AIM OF THE TASK: The count of lines below that include the string "Klinik" is the whole answer.
##########
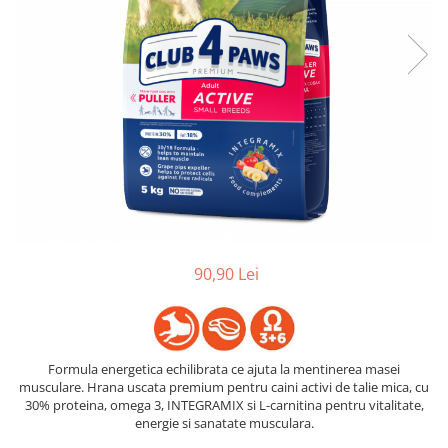
90,90 Lei
Formula energetica echilibrata ce ajuta la mentinerea masei
musculare. Hrana uscata premium pentru caini activi de talie mica, cu
30% proteina, omega 3, INTEGRAMIX si L-carnitina pentru vitalitate,
energie si sanatate musculara.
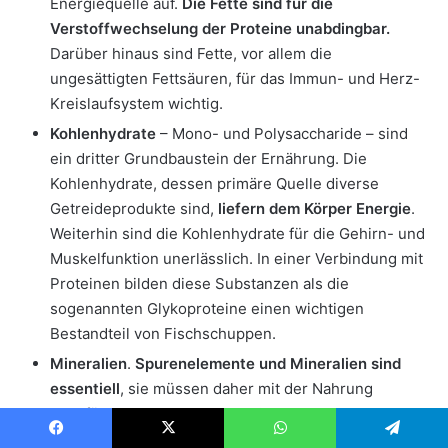
Energiequelle auf.
Die Fette sind für die
Verstoffwechselung der Proteine unabdingbar.
Darüber hinaus sind Fette, vor allem die
ungesättigten Fettsäuren, für das Immun- und Herz-
Kreislaufsystem wichtig.
Kohlenhydrate
– Mono- und Polysaccharide – sind
ein dritter Grundbaustein der Ernährung. Die
Kohlenhydrate, dessen primäre Quelle diverse
Getreideprodukte sind,
liefern dem Körper Energie
.
Weiterhin sind die Kohlenhydrate für die Gehirn- und
Muskelfunktion unerlässlich. In einer Verbindung mit
Proteinen bilden diese Substanzen als die
sogenannten Glykoproteine einen wichtigen
Bestandteil von Fischschuppen.
Mineralien
.
Spurenelemente und Mineralien sind
essentiell
, sie müssen daher mit der Nahrung
zugeführt werden. Folgende Spuren- oder
Mikroelemente müssen unbedingt in einem Futter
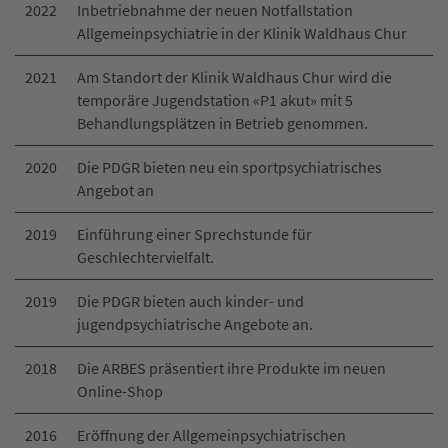
2022
Inbetriebnahme der neuen Notfallstation
Allgemeinpsychiatrie in der Klinik Waldhaus Chur
2021
Am Standort der Klinik Waldhaus Chur wird die
temporäre Jugendstation «P1 akut» mit 5
Behandlungsplätzen in Betrieb genommen.
2020
Die PDGR bieten neu ein sportpsychiatrisches
Angebot an
2019
Einführung einer Sprechstunde für
Geschlechtervielfalt.
2019
Die PDGR bieten auch kinder- und
jugendpsychiatrische Angebote an.
2018
Die ARBES präsentiert ihre Produkte im neuen
Online-Shop
2016
Eröffnung der Allgemeinpsychiatrischen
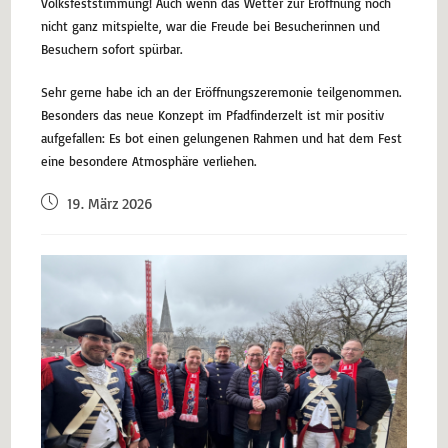
Volksfeststimmung! Auch wenn das Wetter zur Eröffnung noch
nicht ganz mitspielte, war die Freude bei Besucherinnen und
Besuchern sofort spürbar.
Sehr gerne habe ich an der Eröffnungszeremonie teilgenommen.
Besonders das neue Konzept im Pfadfinderzelt ist mir positiv
aufgefallen: Es bot einen gelungenen Rahmen und hat dem Fest
eine besondere Atmosphäre verliehen.
19. März 2026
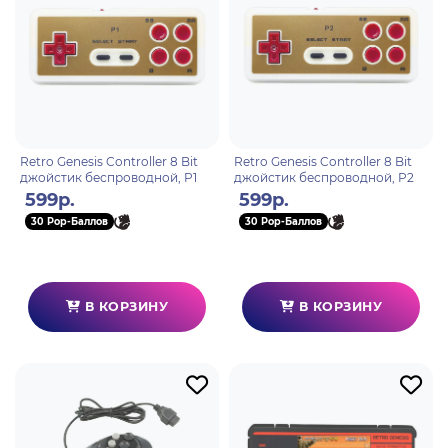
Retro Genesis Controller 8 Bit
Retro Genesis Controller 8 Bit
джойстик беспроводной, P1
джойстик беспроводной, P2
599р.
599р.
30 Pop-Баллов
30 Pop-Баллов
В КОРЗИНУ
В КОРЗИНУ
##########
SOLUTION FOR THIS PROBLEM: 2